Under ETRTO, the 622 is 622mm for the *rim* diameter of what the old system called a “700C” wheel. The first number on the *rim* (eg. 19 – 622) refers to the rim width.
The *tyre* diameter should also say 622, but the tyre *width* will normally be wider than the rim width – obviously, just look at any bike. So you might find a tyre labelled 32-622 which means that it will fit on a 622 rim, and when inflated its width will be 32mm, or thereabouts.
HOWEVER, you need to work out which rim width is compatible with which tyre width. Fitting a tyre which is too narrow or too wide for the rim could lead to rim damage or a tyre collapse or blowout, and serious injury.
Many ‘quality’ tyre manufacturers (like Schwalbe) will provide a table showing compatibility of their tyre widths with different rim widths. If you can’t find that then use a rule of thumb of between 1.4x and 2.0x. So for the 19mm rim example above, a compatible tyre width would be between between 27mm and 38mm. You don’t normally find 27mm tyres, so you would be looking for tyres marked 28-622, 30-622, 32-622, 35-622 or 38-622.
I hope this is useful.
Rim diameter is 622mm – the 700c comes from an archaic french sizing of 700mm when fitted with a C tyre – the same way that a 27.5″ MTB wheel and a 650b road wheel both have a rim diameter of 584mm.
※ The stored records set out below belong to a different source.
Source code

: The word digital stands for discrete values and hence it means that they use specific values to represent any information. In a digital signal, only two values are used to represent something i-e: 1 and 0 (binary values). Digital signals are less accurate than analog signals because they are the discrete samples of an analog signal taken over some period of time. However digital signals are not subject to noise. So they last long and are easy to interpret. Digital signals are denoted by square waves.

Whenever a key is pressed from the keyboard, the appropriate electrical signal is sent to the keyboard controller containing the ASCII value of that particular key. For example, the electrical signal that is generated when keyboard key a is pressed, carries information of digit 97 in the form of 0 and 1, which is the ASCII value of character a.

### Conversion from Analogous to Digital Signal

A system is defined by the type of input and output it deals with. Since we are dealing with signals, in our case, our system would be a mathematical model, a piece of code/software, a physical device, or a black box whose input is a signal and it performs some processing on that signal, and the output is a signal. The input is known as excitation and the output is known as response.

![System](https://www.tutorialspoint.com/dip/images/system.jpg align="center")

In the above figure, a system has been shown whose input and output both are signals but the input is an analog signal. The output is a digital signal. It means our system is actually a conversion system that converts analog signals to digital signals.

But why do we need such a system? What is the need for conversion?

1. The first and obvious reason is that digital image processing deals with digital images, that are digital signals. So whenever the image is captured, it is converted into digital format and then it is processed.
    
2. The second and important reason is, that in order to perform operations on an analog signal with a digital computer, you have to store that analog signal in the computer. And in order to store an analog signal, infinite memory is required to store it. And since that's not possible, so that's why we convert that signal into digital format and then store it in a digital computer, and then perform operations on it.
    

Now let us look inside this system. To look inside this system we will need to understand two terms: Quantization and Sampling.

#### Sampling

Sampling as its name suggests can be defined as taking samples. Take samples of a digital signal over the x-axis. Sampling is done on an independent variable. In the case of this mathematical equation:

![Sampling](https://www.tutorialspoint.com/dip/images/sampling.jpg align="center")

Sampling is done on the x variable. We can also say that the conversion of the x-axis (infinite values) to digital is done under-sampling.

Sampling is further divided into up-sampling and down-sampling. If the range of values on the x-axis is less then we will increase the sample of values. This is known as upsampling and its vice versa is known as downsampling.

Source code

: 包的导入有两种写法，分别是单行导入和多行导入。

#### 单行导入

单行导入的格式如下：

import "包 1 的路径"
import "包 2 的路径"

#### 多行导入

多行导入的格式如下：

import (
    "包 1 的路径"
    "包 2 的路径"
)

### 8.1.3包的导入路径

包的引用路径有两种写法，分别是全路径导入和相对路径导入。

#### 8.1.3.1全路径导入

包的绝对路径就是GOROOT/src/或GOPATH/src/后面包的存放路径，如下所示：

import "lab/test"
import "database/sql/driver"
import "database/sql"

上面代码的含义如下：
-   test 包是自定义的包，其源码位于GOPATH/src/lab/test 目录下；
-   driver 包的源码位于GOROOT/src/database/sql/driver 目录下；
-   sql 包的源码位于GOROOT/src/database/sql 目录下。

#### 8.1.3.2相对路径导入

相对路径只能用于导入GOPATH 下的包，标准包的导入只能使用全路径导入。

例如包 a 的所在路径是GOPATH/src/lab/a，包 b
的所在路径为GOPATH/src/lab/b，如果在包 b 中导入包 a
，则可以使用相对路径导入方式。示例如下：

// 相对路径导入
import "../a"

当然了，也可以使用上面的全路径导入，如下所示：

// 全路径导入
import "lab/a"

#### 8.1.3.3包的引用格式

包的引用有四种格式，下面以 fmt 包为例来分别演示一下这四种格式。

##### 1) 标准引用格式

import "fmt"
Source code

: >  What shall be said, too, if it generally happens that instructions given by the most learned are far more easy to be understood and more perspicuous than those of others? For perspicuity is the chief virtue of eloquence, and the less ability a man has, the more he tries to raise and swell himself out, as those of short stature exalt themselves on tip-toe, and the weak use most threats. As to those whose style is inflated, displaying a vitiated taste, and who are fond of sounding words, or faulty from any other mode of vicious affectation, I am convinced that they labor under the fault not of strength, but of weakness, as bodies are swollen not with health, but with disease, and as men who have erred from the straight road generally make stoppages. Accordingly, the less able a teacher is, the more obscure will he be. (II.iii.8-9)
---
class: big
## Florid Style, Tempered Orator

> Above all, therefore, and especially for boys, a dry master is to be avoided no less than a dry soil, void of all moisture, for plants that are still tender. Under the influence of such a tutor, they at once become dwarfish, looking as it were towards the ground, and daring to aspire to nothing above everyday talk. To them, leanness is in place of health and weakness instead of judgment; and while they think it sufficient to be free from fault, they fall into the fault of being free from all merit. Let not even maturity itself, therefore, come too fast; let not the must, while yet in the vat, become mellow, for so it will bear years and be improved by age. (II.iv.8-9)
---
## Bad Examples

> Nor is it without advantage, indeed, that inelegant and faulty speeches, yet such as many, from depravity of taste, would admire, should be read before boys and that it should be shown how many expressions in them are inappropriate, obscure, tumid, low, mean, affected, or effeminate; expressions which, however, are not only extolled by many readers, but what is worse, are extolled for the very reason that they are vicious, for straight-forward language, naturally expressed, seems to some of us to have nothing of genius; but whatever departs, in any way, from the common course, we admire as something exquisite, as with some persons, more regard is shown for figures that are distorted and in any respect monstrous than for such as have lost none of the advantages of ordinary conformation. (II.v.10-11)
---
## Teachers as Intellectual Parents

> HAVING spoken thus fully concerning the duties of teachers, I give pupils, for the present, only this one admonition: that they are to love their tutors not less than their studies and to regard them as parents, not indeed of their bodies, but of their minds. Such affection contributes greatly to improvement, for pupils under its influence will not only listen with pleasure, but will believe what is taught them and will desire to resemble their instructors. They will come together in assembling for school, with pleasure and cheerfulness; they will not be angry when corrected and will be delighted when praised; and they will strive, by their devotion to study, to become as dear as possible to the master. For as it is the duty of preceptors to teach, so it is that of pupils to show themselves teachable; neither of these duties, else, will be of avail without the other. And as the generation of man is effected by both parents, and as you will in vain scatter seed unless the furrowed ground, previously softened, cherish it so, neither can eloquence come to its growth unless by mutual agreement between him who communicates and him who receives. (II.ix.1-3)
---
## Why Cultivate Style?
Thanks. That only adds to the confusion… 🙂
Almotion must have had a lot of life left in them !??
I’m technical but not looking forward to removing a e-WT rear wheel with disc brake, Rohloff gearbox, electric gear change ……. at the side of a busy road in the rain at dusk.
It’s a darn sight easier indoors than by the roadside!! Also you don’t have the issue of dealing with the derailleur which is the bit which always seems to fox me. Sidenote and no sympathy required but my stable of bikes all have different sized tyres so when I go for a ride I have to make certain I have two of the right size of inner tube with me!!